Imagined intergroup contact (IIC) has been demonstrated to alleviate prejudice toward social groups as a whole, but the extent to which it prevents biases in ratings of individual job candidates has not yet been examined. This study uses a simulated employment interview where a female candidate either higher or lower in body fat is rated by participants who have undergone an IIC or a control manipulation. IIC successfully alleviated discrimination in ratings of interviewee competence but had no significant effect on ratings of warmth. Competence ratings fully mediated the effect of the two-way interaction of IIC and interviewee body fat on a dichotomous hiring recommendation provided 1 week later. IIC may be an effective and inexpensive intervention for reducing bias in job interview contexts.


The Club Store Effect: Impact of Shopping in Warehouse Club Stores on Consumers’ Packaged Food Purchases
Kusum Ailawadi, Yu Ma & Dhruv Grewal
Journal of Marketing Research, April 2018, Pages 193-207

Abstract:

This article studies the impact of shopping at the warehouse club format on households’ purchases of packaged food for the home.
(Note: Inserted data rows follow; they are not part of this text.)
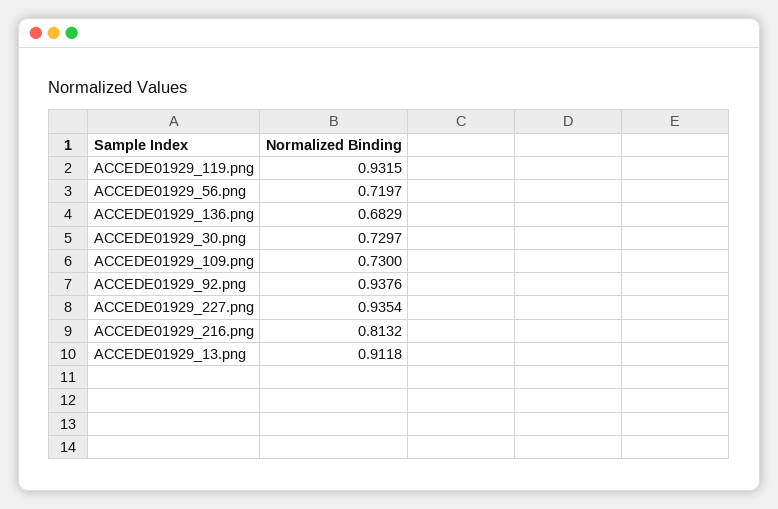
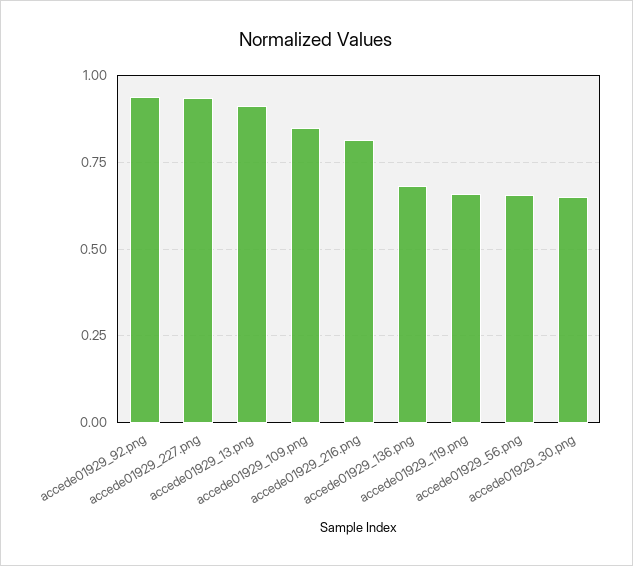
ACCEDE01929_119.png: 0.9315 -> 0.65
ACCEDE01929_56.png: 0.7197 -> 0.65
ACCEDE01929_30.png: 0.7297 -> 0.65
ACCEDE01929_109.png: 0.73 -> 0.85

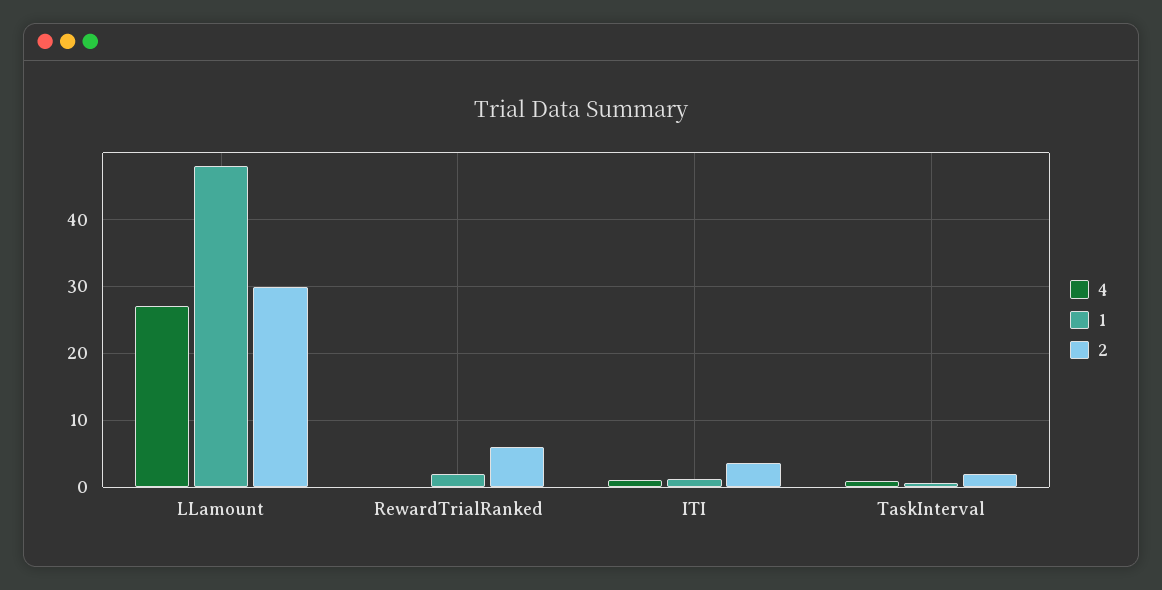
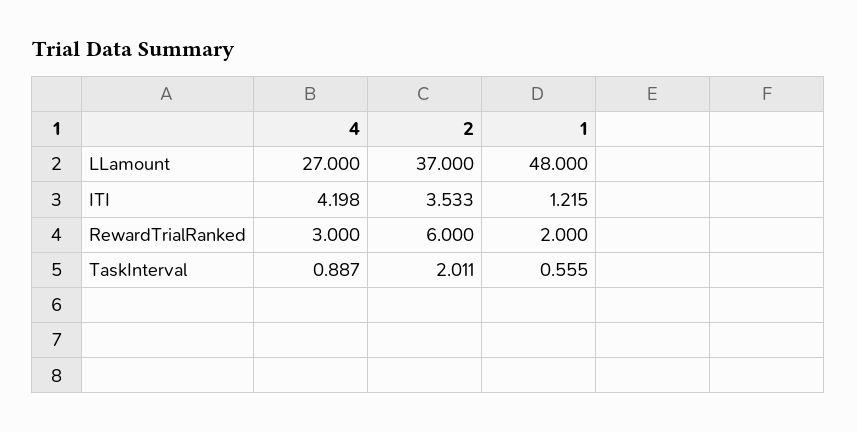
2, LLamount: 30 -> 37
4, RewardTrialRanked: 0 -> 3
4, ITI: 1 -> 4.198

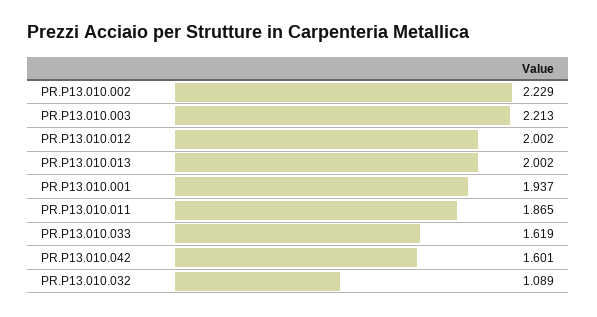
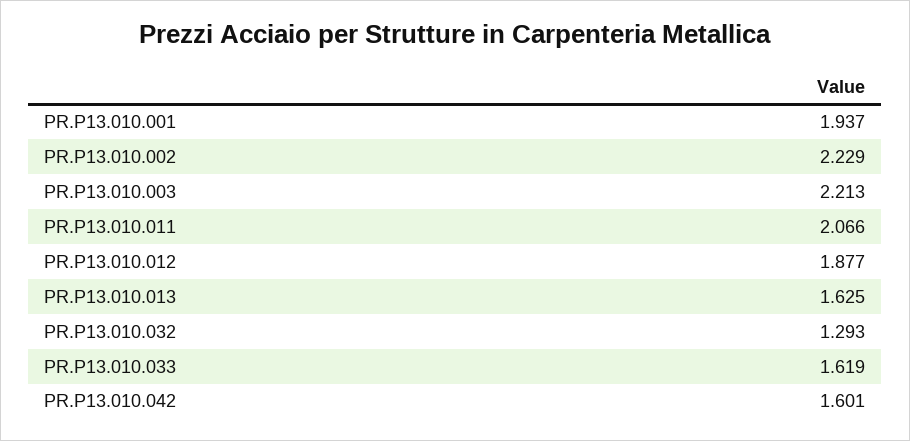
PR.P13.010.012: 2.002 -> 1.877
PR.P13.010.013: 2.002 -> 1.625
PR.P13.010.011: 1.865 -> 2.066
PR.P13.010.032: 1.089 -> 1.293

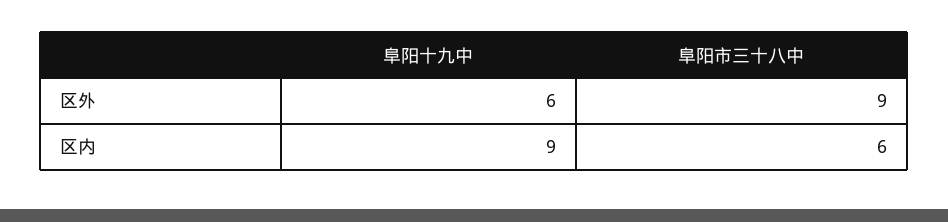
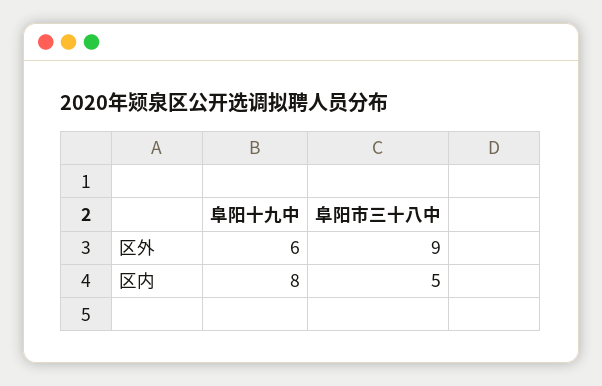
阜阳十九中, 区内: 9 -> 8
阜阳市三十八中, 区内: 6 -> 5

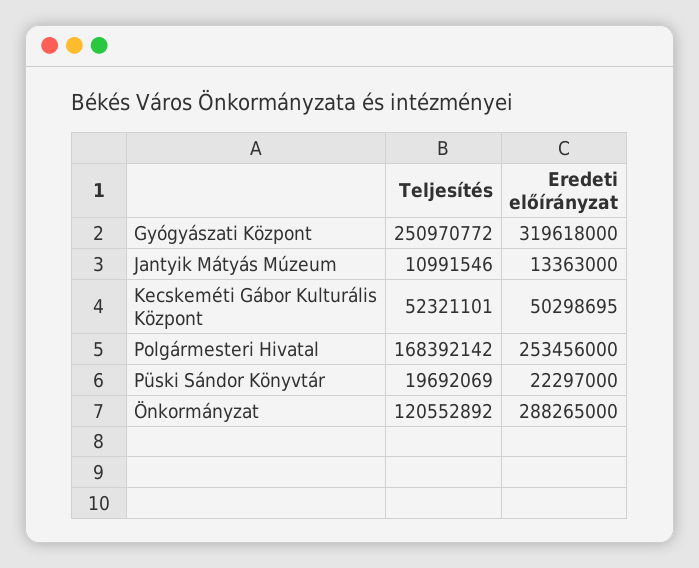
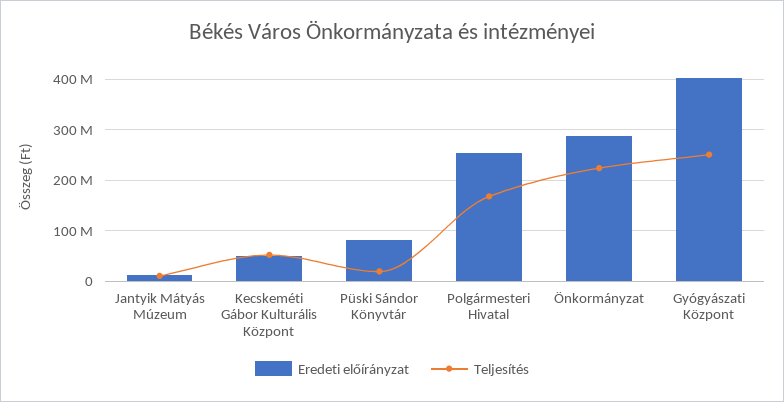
Eredeti előírányzat, Gyógyászati Központ: 319618000 -> 400000000
Eredeti előírányzat, Püski Sándor Könyvtár: 22297000 -> 80000000
Teljesítés, Önkormányzat: 120552892 -> 220000000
In addition to low prices, this format has several unique characteristics that can influence packaged food purchases. The empirical analysis uses a combination of households’ longitudinal grocery purchase information, rich survey data, and detailed item-level nutrition information. After accounting for selection on observables and unobservables, the authors find a substantial increase in the total quantity (servings per capita) of packaged food purchases attributable to shopping at this format. Because there is no effect on the nutritional quality of purchases, this translates into a substantial increase in calories, sugar, and saturated fat per capita. The increase comes primarily from storable and impulse foods, and it is drawn equally from foods that have positive and negative health halos. The results have important implications for how marketers can create win–win opportunities for themselves and for consumers.